The researchers have analysed the diet of 9530 women and found that at 32 weeks gestation, women who never eat seafood are 53% more likely to have higher anxiety levels than those women who eat it regularly.
The women who participated in the study filled up a questionnaire about their daily food intake and their dietary measures followed during their pregnancy. The team of researchers measured the levels of anxiety at 32 weeks.
The researchers also revealed that vegetarian pregnant women were 25% more likely to develop anxiety than women eating a diet rich in meat and fish.

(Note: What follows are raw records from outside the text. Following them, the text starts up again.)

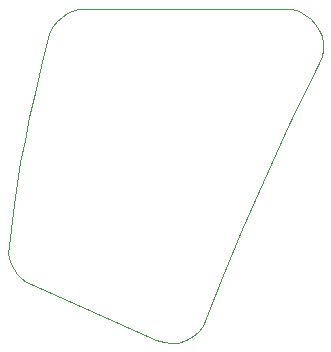
<source format=gbr>
G04 #@! TF.FileFunction,Profile,NP*
%FSLAX46Y46*%
G04 Gerber Fmt 4.6, Leading zero omitted, Abs format (unit mm)*
G04 Created by KiCad (PCBNEW (2015-05-13 BZR 5653)-product) date Tue 26 May 2015 06:01:31 PM CEST*
%MOMM*%
G01*
G04 APERTURE LIST*
%ADD10C,0.100000*%
G04 APERTURE END LIST*
D10*
X149533027Y-119096529D02*
X148888450Y-119126845D01*
X150172093Y-118886033D02*
X149533027Y-119096529D01*
X150746734Y-118549103D02*
X150172093Y-118886033D01*
X151219057Y-118179444D02*
X150746734Y-118549103D01*
X151622478Y-117655790D02*
X151219057Y-118179444D01*
X151903253Y-117032572D02*
X151622478Y-117655790D01*
X153340547Y-113350109D02*
X151903253Y-117032572D01*
X154893940Y-109491947D02*
X153340547Y-113350109D01*
X156663341Y-105493914D02*
X154893940Y-109491947D01*
X158924702Y-100559503D02*
X156663341Y-105493914D01*
X161470972Y-95416320D02*
X158924702Y-100559503D01*
X161675955Y-94852186D02*
X161470972Y-95416320D01*
X161763461Y-94285812D02*
X161675955Y-94852186D01*
X161770006Y-93730807D02*
X161763461Y-94285812D01*
X161653218Y-93134978D02*
X161770006Y-93730807D01*
X161441344Y-92594615D02*
X161653218Y-93134978D01*
X161136109Y-92098349D02*
X161441344Y-92594615D01*
X160784365Y-91672707D02*
X161136109Y-92098349D01*
X160288615Y-91317346D02*
X160784365Y-91672707D01*
X159756348Y-91044322D02*
X160288615Y-91317346D01*
X159177572Y-90873790D02*
X159756348Y-91044322D01*
X158605342Y-90820046D02*
X159177572Y-90873790D01*
X141575201Y-90814706D02*
X158605342Y-90820046D01*
X141060848Y-90874479D02*
X141575201Y-90814706D01*
X140560793Y-91013316D02*
X141060848Y-90874479D01*
X140095360Y-91193150D02*
X140560793Y-91013316D01*
X139645431Y-91512338D02*
X140095360Y-91193150D01*
X139266126Y-91845996D02*
X139645431Y-91512338D01*
X138944526Y-92272326D02*
X139266126Y-91845996D01*
X138701992Y-92732591D02*
X138944526Y-92272326D01*
X138529565Y-93214732D02*
X138701992Y-92732591D01*
X137901696Y-95681593D02*
X138529565Y-93214732D01*
X137393544Y-97961901D02*
X137901696Y-95681593D01*
X136904685Y-100027581D02*
X137393544Y-97961901D01*
X136505916Y-101975093D02*
X136904685Y-100027581D01*
X136149520Y-103829932D02*
X136505916Y-101975093D01*
X135602439Y-107336695D02*
X136149520Y-103829932D01*
X135169907Y-110938542D02*
X135602439Y-107336695D01*
X135147170Y-111464609D02*
X135169907Y-110938542D01*
X135222790Y-111947611D02*
X135147170Y-111464609D01*
X135377130Y-112416144D02*
X135222790Y-111947611D01*
X135585386Y-112875031D02*
X135377130Y-112416144D01*
X135862544Y-113284997D02*
X135585386Y-112875031D01*
X136229102Y-113648110D02*
X135862544Y-113284997D01*
X136628044Y-113944733D02*
X136229102Y-113648110D01*
X137045245Y-114168319D02*
X136628044Y-113944733D01*
X147677843Y-118873286D02*
X137045245Y-114168319D01*
X148286764Y-119058288D02*
X147677843Y-118873286D01*
X148888450Y-119126845D02*
X148286764Y-119058288D01*
M02*

</source>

Another revelation according to the researchers was that people who followed a health conscious diet were at 23% lower risk than women who resorted to unhealthy food habits.
Experiencing severe stress during pregnancy has many harmful effects to the overall health of the mother and the baby. Stress leads to anxiety which may lead to low birth weight of the baby or a premature birth.
Findings of the study:
According to the findings of the study, a diet rich in meat and fish may cause less anxiety levels among women than those who follow a vegetarian diet considering that the nutritional needs increase during the time of pregnancy.
To find the correlation between consuming n-3 polyunsaturated fatty acids (PUFA), typically found in fish and excessive levels of anxiety during pregnancy, the researchers conducted the study.
According to the cohort studies, the researchers have found that gestational anxiety results in low birth weight and premature births while excessive anxiety may have harmful effects on the neuro development of the baby during pregnancy.
How much fish to consume while pregnant:
The researchers form Bristol University and the Federal University of Rio de Janeiro claim, that the two portions of white fish and one portion of oily fish per week is enough to reduce the anxiety levels risk by a significant amount.
As per the National Health Service(NHS) guidelines, pregnant women should avoid fish such as shark, sword fish,king mackerel or tilefish because of high traces mercury found in them which may effect the overall development of the infant’s nervous system.
Fish which are low in mercury such as shrimp, canned light tuna, salmon, pollock and catfish can be consumed for lowering the anxiety levels. Not more than 12 ounces(approx 28 grams) per week is recommended.
The researchers advised the pregnant women to limit the consumption of certain kinds of fish while fish such as cod and plaice need not have any limits. The pregnant women should limit the consumption of oily fish such as salmon and mackerel to no more than 2 portions per week, along with non-oily fish such as sea bass.
Drl Juliana Vaz, senior author of the report said, “In order to have a healthy pregnancy, women need to follow a healthy diet and not something special for pregnancy,”.
“It means a diet containing whole cereals, vegetables, salad, fruit, dairy foods, meat, poultry, pulses and including fish – three portions per week with at least one of oily fish, such as salmon, sardine or tuna.”
Study co-author Pauline Emmet told Psych Central said, “It is possible, but not proved, that this association with fish is due to the omega-3 fatty acid content of the fish.”
“Some vegetarians are happy to eat fish from time to time and we would encourage this, especially as we are not sure what ingredient in fish is the most effective.”
The study was recently published in PLOS ONE.